> **Document segment**:
━━━

By Michael C. Grafton (Mike_Grafton) on Monday, November 16, 2009 - 02:52 pm: Edit

John,

1) Life is unfair. For example there are many other kinds of terrain that favor one perticular tech. Heat zones vs PA panels come to mind.

2) for that matter, black holes/ gravity waves are death on seekers and fighters.

3) Besides at first you don't know where a given hole is going to go! So you might jump down a hole and end up in a BAD place.

By John Trauger (Vorlonagent) on Monday, November 16, 2009 - 03:24 pm: Edit

Point taken to a degree, but the Andros are something of a specialty race too. and they can fight in heat zones, just not for long.

Plasma is simply hosed on this terrian.

By Michael C. Grafton (Mike_Grafton) on Monday, November 16, 2009 - 03:44 pm: Edit

Nah.

1) LONG RANGE seeking plasma is hosed.

2) So are webcaster dependent defenses.

3) Seekers in general are not lovin' the terrain. from using planets to lose lock ons, to rocks vs drones, terrain is tough on seekers.

By Jonathan Jordan (Arcturusv) on Monday, November 16, 2009 - 03:59 pm: Edit

Not to mention other terrain which hoses. Like Nebulas being hard on Lyrans, Hydrans. Radiation Zones vs. empires like the Branthodon Regime.

Only empires that benefit from any terrain seem to be Tholians and WYNs.

By Jim Davies (Mudfoot) on Monday, November 16, 2009 - 06:26 pm: Edit

If you have a 1 in 6 chance of being destroyed if you go into a hole, you'll avoid all the holes. There's almost no point in their being there.

━━━

> **Material supplied**:
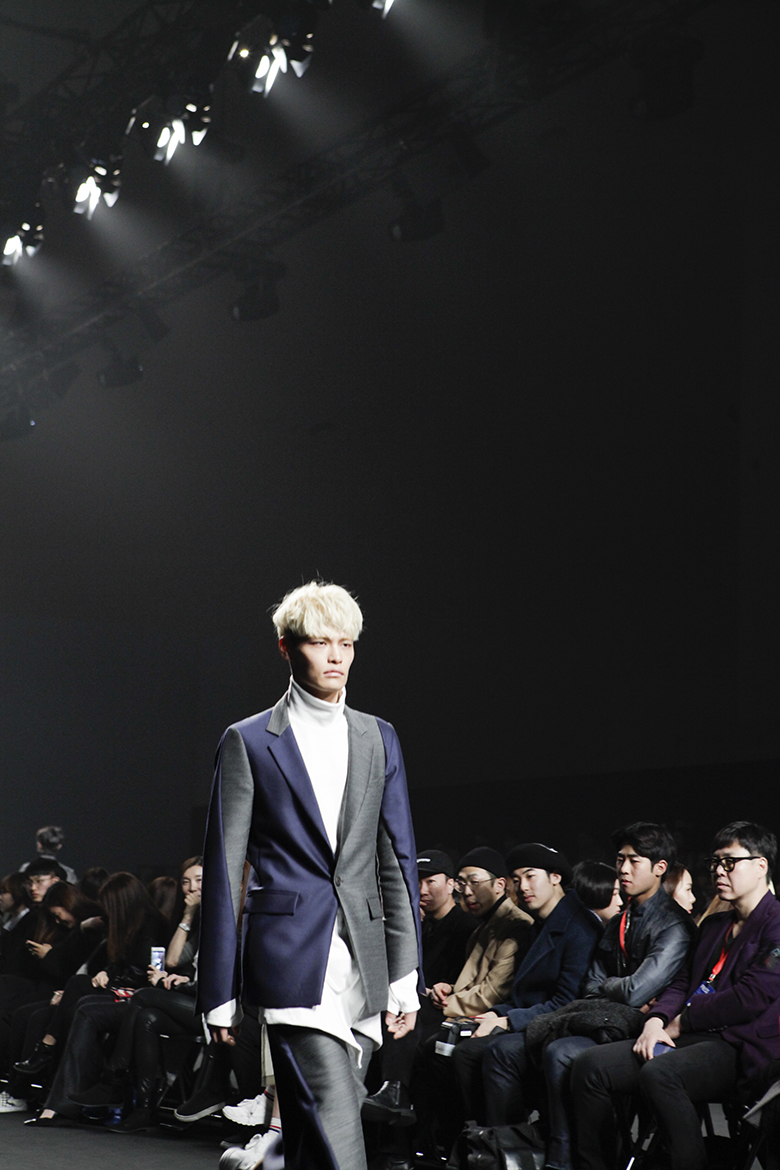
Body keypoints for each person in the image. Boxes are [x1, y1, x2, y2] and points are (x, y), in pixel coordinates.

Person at [198, 581, 422, 1170]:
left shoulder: (378, 736)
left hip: (365, 959)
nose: (335, 656)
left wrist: (405, 973)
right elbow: (224, 869)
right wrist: (218, 991)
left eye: (346, 644)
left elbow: (396, 860)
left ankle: (271, 1160)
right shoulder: (248, 741)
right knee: (333, 1110)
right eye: (319, 642)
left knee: (314, 1122)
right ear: (285, 648)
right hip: (290, 957)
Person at [571, 821, 780, 1170]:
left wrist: (683, 1021)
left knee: (661, 1074)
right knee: (590, 1066)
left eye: (730, 862)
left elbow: (752, 997)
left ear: (761, 866)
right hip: (692, 1034)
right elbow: (683, 981)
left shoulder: (776, 923)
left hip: (739, 1044)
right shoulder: (714, 926)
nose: (718, 871)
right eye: (715, 862)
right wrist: (657, 1020)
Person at [539, 822, 695, 1170]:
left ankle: (573, 1158)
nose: (623, 869)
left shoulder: (674, 925)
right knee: (548, 1047)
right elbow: (591, 986)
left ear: (660, 868)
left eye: (634, 861)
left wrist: (616, 988)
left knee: (561, 1052)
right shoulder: (618, 921)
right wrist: (620, 988)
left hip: (647, 1029)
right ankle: (562, 1154)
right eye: (620, 859)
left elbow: (636, 991)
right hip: (611, 1021)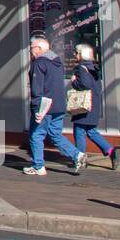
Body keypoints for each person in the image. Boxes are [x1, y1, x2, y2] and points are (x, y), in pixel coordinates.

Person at [25, 35, 86, 176]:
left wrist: (36, 108)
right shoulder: (58, 62)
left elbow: (36, 88)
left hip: (44, 106)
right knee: (55, 134)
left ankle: (38, 166)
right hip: (59, 105)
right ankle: (77, 155)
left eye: (31, 49)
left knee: (36, 135)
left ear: (39, 48)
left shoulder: (39, 63)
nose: (31, 52)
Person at [70, 43, 118, 170]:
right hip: (94, 103)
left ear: (81, 54)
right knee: (90, 131)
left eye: (76, 52)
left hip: (84, 105)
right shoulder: (94, 67)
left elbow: (84, 84)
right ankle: (111, 150)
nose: (75, 55)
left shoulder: (81, 67)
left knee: (79, 131)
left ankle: (80, 159)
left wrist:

━━━

> **Questions to answer**:
**A.** Retype the forum thread on game terrain from "Point taken to" up to and including "on this terrian.".
**B.** Extend the forum thread on game terrain, picking up right after its last post.

> **Answers to the exercise**:
**A.**
Point taken to a degree, but the Andros are something of a specialty race too. and they can fight in heat zones, just not for long.

Plasma is simply hosed on this terrian.

**B.**
By Jonathan Jordan (Arcturusv) on Monday, November 16, 2009 - 07:05 pm: Edit

It's all about the group. The people I play with would use them, I'm pretty sure. Other than the same two players who tried to go Monty Haul in our Magical Murder Box campaign (One hex in, get salvage roll, pop back out, no danger, no challenge, as opposed to guys like me that went in and took shots at the Juggernauts, dealing with the adverse terrain and such to still pull out my salvage, hopefully before that shriek caught me up the downed 4 shield).

Never underestimate the group that would do something "Stupid" or "Tactically unsound" or "Just plain risky" in the name of fun.

By Michael C. Grafton (Mike_Grafton) on Tuesday, November 17, 2009 - 08:48 am: Edit

Jim & Jordan, you could of course first check the hole out.

Fire a probe into it. Send in a shuttle, etc.

By Jim Davies (Mudfoot) on Tuesday, November 17, 2009 - 07:35 pm: Edit

Aha. If they're consistent, that changes things.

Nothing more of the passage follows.